If you want the purist original, my classic camarão à guilho recipe is on the site. Both share the same golden rule: prep everything first, because the whole dish happens in under ten minutes of actual cooking.
Plump shrimp, sliced garlic toasted golden, a chili for spark, wine bubbling into the oil — then lemon and parsley off the heat. Serve it in the skillet, with bread for the sauce. There will be competition for the sauce.
Portuguese Garlic Shrimp Recipe (with Wine and Paprika)
Prep time: 10 minutes · Cook time: 10 minutes · Total: 20 minutes · Servings: 4 · Calories: ~166 per serving
Ingredients
- 1½ pounds large shrimp, peeled and deveined
- 4 tablespoons olive oil — use the good bottle
- 6 garlic cloves, thinly sliced
- ½ teaspoon paprika (sweet or smoked)
- 1 small red chili, finely chopped (or a pinch of chili flakes)
- ½ cup dry white wine
- 1 tablespoon fresh lemon juice, plus wedges for serving
- 2 tablespoons chopped parsley
- Kosher salt and black pepper
Instructions
- Pat the shrimp dry and season with salt and pepper.

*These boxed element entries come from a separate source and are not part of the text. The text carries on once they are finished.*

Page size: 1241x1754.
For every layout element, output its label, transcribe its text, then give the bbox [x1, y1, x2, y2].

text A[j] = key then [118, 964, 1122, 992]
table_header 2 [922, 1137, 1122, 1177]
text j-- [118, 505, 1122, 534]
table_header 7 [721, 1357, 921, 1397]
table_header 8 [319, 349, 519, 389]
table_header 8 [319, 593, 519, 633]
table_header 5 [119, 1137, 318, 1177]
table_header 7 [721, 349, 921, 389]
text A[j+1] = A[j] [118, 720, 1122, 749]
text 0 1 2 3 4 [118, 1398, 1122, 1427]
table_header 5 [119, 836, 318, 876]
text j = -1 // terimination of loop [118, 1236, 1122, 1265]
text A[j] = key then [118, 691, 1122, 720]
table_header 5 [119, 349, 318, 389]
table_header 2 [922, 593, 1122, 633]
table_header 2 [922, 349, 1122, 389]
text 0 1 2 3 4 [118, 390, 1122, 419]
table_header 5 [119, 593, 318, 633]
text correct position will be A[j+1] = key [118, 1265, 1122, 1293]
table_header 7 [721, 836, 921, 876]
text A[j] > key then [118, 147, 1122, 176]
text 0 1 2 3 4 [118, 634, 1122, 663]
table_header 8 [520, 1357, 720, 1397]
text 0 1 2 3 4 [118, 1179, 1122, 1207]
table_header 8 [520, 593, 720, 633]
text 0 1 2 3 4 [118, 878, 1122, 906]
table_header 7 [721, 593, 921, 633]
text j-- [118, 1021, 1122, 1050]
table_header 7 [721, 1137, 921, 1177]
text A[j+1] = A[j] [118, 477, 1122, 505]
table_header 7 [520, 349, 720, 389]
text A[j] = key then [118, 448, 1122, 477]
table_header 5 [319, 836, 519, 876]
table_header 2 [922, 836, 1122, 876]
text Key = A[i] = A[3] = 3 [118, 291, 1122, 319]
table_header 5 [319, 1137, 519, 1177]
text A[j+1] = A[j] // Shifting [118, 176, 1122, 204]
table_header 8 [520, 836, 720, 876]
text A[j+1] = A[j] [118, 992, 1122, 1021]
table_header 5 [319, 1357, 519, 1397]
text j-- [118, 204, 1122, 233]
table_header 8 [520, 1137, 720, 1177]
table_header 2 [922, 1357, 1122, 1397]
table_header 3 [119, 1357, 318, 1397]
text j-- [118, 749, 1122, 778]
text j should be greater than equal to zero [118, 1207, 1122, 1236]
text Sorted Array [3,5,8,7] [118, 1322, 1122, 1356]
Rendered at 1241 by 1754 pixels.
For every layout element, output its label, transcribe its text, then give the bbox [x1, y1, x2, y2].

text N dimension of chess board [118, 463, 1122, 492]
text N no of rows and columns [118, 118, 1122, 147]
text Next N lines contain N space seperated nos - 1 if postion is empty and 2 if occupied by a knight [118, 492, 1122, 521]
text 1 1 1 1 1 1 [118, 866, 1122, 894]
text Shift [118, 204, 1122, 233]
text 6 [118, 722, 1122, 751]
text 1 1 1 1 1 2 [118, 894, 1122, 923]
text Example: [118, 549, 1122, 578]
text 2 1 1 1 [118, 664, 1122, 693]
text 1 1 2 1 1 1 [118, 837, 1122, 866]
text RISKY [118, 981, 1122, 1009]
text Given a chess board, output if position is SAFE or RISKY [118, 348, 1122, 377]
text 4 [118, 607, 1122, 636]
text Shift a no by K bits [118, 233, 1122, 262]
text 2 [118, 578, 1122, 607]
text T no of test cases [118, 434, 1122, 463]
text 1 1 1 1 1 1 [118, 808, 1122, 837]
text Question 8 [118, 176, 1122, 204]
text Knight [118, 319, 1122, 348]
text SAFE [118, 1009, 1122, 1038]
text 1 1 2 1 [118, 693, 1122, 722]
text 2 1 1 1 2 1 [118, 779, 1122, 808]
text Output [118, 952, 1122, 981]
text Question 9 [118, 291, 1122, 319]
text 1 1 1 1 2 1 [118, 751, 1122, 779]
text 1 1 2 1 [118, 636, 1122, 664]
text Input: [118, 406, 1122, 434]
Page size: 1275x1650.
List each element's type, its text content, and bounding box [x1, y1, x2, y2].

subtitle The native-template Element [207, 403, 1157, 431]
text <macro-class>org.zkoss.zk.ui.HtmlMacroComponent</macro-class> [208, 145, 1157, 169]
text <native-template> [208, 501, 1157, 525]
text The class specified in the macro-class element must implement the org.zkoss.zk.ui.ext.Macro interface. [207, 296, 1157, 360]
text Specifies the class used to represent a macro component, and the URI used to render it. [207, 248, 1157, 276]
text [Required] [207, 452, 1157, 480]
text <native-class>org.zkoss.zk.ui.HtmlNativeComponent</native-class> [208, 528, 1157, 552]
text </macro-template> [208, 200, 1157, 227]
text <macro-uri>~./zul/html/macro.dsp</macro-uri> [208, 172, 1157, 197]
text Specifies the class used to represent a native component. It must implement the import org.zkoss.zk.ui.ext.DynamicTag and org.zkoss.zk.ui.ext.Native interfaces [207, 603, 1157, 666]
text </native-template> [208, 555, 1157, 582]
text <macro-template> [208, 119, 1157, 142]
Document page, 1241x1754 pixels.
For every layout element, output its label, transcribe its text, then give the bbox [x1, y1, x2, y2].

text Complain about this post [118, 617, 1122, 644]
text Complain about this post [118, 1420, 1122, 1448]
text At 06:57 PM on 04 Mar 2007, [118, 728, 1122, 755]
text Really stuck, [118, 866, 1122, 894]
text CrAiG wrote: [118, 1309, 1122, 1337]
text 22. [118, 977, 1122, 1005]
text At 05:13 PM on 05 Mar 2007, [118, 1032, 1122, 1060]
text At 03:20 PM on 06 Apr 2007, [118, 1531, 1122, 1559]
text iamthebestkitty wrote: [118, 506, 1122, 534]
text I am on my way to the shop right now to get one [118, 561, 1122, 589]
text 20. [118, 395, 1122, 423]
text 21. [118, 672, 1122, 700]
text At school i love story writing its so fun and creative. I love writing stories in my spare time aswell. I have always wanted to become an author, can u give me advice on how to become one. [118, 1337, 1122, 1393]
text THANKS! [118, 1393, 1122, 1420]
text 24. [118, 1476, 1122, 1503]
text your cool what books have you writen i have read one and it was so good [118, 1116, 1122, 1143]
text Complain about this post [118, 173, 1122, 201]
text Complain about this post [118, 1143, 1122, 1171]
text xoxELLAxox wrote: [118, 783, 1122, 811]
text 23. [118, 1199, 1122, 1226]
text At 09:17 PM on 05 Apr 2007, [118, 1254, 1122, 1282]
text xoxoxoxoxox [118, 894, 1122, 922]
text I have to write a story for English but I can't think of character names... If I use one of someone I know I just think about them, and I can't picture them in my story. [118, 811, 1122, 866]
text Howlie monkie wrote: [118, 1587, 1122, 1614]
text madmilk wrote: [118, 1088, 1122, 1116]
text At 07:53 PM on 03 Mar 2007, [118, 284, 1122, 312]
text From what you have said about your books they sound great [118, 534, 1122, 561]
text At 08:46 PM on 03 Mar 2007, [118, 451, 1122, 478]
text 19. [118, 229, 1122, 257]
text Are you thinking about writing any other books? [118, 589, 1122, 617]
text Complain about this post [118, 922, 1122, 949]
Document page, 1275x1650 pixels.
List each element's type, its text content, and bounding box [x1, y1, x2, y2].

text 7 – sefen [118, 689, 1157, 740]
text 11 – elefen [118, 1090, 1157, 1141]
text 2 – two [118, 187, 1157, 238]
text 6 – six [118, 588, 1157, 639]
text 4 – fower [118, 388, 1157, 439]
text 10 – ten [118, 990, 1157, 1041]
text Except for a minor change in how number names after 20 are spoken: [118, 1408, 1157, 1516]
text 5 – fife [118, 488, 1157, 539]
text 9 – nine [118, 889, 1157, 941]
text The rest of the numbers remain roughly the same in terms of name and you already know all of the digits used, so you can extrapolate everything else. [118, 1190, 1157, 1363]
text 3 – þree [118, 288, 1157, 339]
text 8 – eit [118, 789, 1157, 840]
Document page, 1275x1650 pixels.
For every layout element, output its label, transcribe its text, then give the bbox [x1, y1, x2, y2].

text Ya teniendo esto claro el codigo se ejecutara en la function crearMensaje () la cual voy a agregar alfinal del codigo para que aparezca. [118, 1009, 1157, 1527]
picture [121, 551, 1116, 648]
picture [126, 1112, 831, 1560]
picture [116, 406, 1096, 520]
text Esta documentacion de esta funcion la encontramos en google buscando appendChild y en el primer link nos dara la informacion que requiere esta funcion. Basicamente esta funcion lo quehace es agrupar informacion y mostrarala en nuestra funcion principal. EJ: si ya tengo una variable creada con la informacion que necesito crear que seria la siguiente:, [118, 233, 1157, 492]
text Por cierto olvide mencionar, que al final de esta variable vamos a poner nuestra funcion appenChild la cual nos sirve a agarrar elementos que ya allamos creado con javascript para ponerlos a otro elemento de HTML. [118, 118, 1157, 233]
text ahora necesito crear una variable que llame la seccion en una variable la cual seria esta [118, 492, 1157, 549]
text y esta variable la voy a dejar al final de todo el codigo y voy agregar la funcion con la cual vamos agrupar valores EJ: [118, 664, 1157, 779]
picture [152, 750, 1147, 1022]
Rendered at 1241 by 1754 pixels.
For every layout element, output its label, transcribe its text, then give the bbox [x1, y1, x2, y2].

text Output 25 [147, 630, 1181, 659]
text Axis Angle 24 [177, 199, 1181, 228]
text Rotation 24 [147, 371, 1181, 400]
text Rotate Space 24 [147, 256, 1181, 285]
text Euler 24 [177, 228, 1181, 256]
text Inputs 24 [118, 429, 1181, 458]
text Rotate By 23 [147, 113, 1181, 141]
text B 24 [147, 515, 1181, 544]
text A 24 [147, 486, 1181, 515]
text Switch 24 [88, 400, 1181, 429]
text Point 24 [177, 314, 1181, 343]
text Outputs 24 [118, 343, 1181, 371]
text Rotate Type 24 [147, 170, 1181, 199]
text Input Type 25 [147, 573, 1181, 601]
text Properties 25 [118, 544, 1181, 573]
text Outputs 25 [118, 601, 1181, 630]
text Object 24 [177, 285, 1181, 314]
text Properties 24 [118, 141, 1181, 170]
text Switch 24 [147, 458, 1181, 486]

- Heat the olive oil over medium heat and cook the garlic and chili until golden and fragrant, about 2 minutes — watch it closely.
- Stir in the paprika for a few seconds, then raise the heat to medium-high.
- Add the shrimp and cook 1 to 2 minutes per side, until pink and just cooked through.
- Pour in the wine to deglaze and let it bubble and reduce for a couple of minutes.
- Off the heat, stir in the lemon juice and parsley. Taste and adjust.
- Serve straight from the skillet with lemon wedges — and bread for every last drop.
Recipe Notes
- Shell-on shrimp make an even richer sauce, at the cost of messier (happier) fingers.
- Smoked paprika pushes it Spanish; sweet paprika keeps it Portuguese.
- A vinho verde alongside is practically constitutional.